▸ Try it
How many lines in the listing contain the word "down"? Reply with the number alone.
(Exercise input Opens)
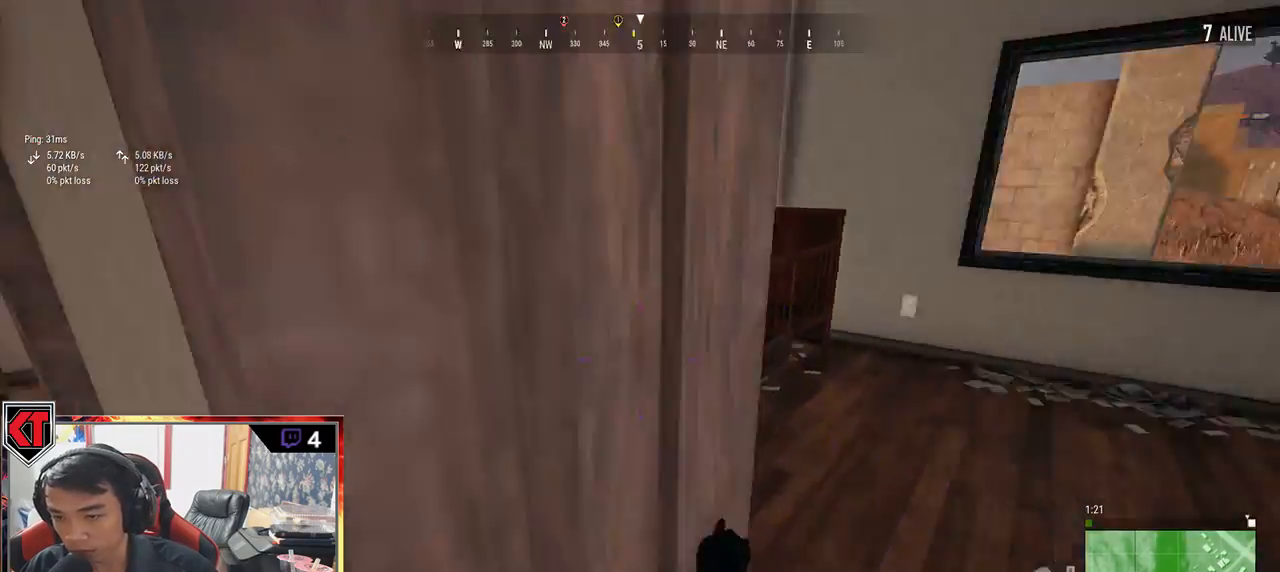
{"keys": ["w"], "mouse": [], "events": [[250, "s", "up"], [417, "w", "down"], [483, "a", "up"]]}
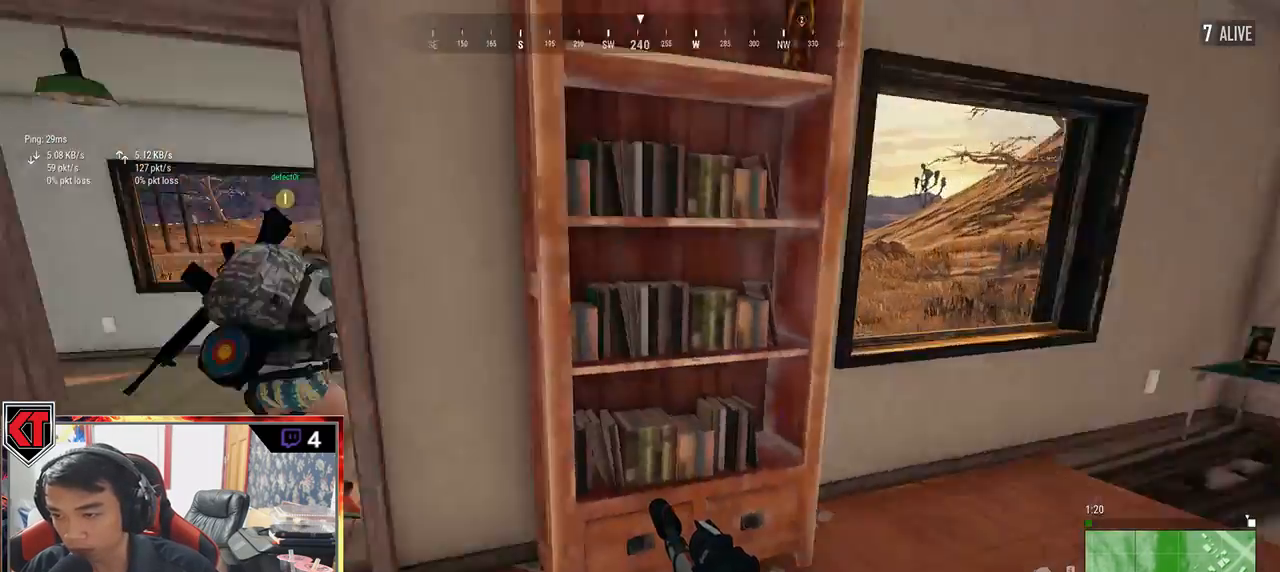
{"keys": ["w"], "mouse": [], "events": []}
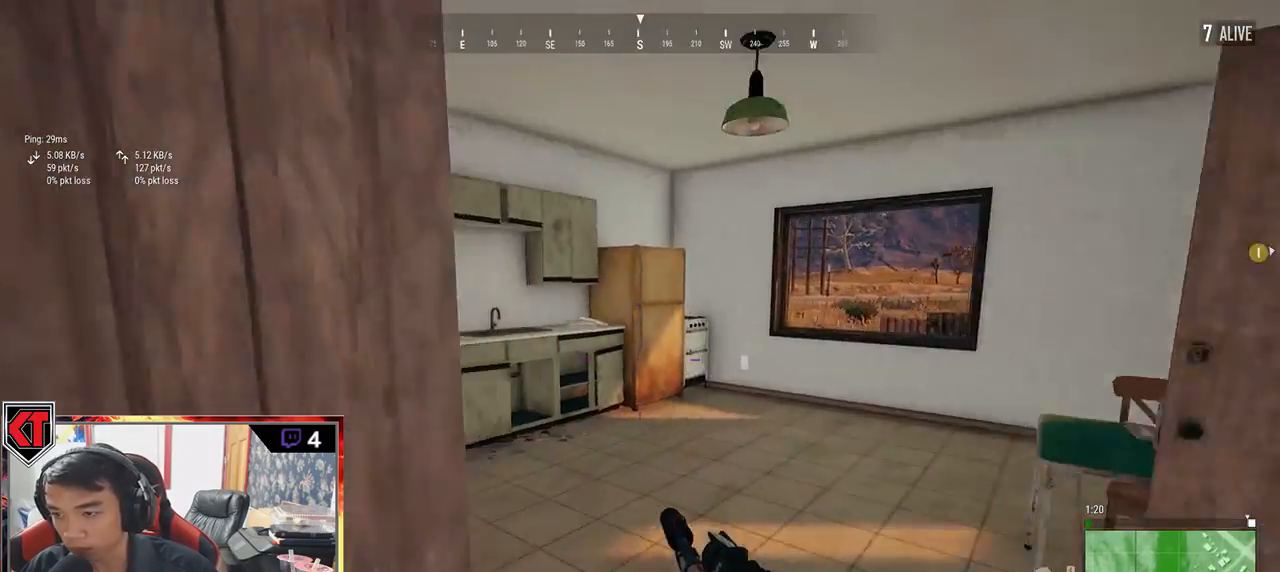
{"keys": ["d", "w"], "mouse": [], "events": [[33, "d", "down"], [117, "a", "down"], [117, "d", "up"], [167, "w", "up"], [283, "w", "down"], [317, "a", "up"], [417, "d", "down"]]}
(Exercise input Closes)
(Exercise input Opens)
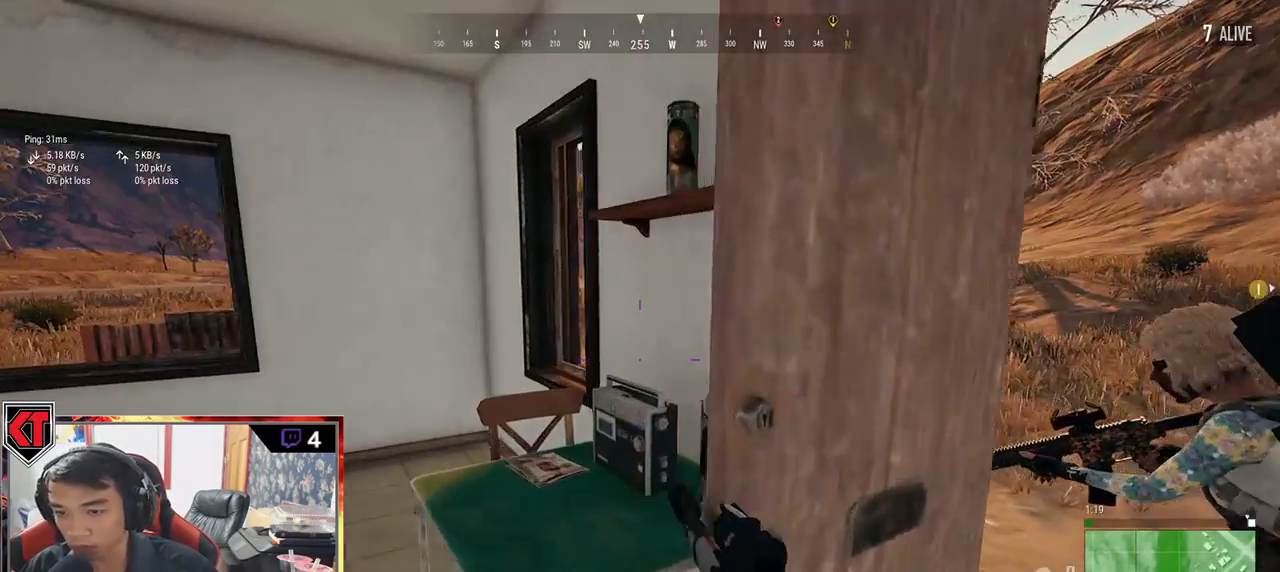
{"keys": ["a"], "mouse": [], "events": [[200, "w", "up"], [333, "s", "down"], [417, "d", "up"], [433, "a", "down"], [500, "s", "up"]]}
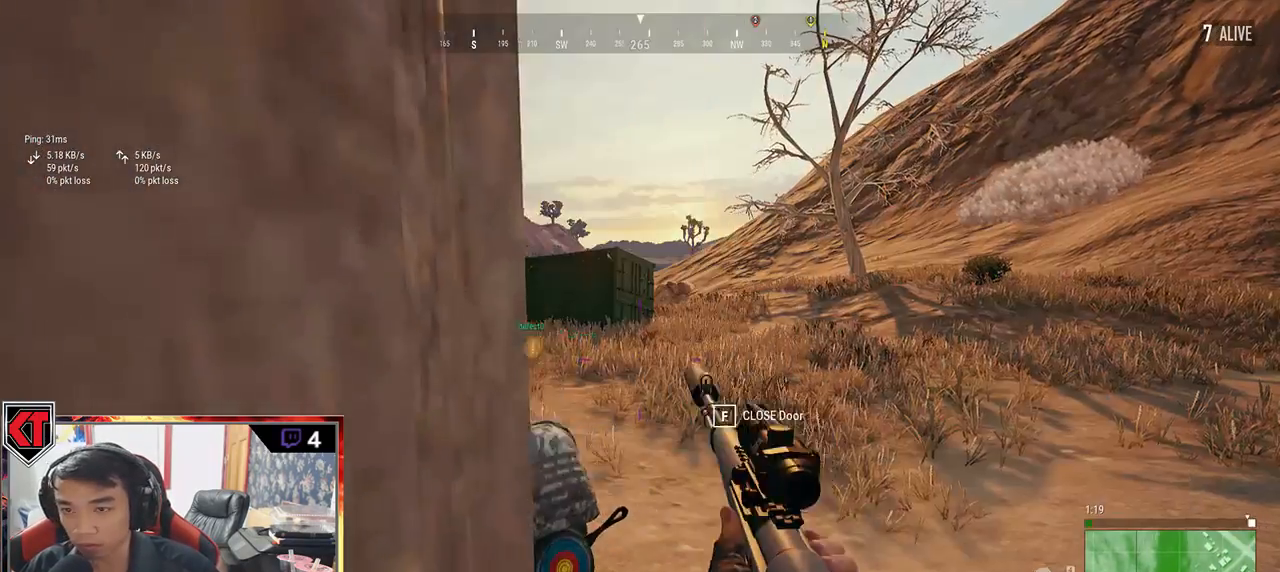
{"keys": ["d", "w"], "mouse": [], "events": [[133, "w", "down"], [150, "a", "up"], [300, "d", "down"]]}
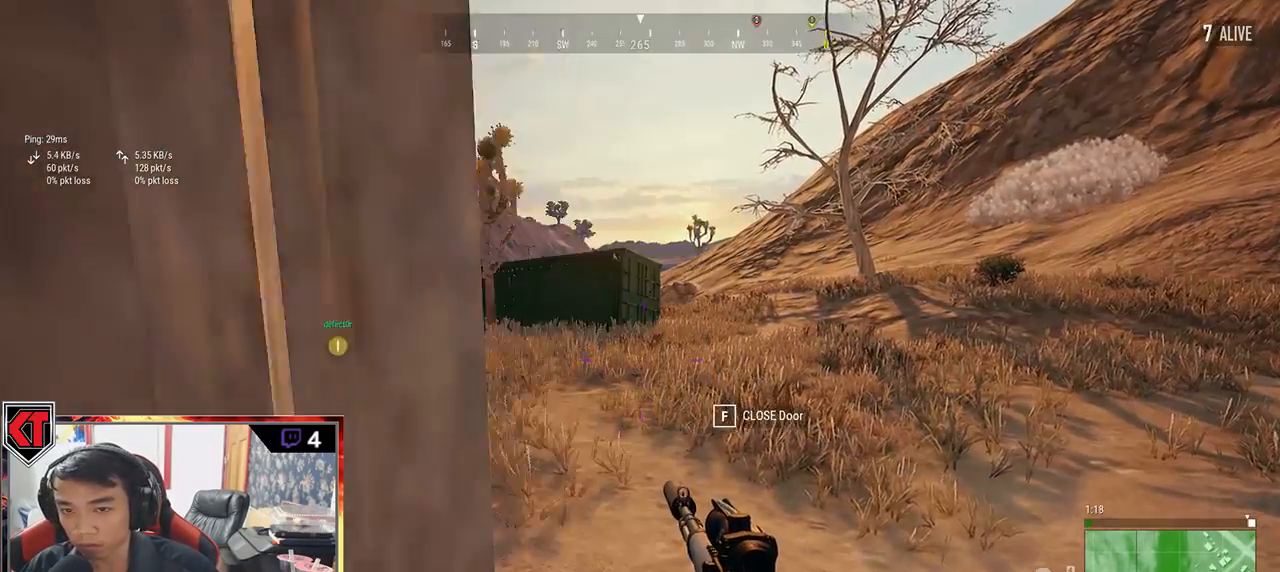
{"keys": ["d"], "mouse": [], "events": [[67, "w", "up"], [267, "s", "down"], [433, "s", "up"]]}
(Exercise input Closes)
▸ Solved exercise
5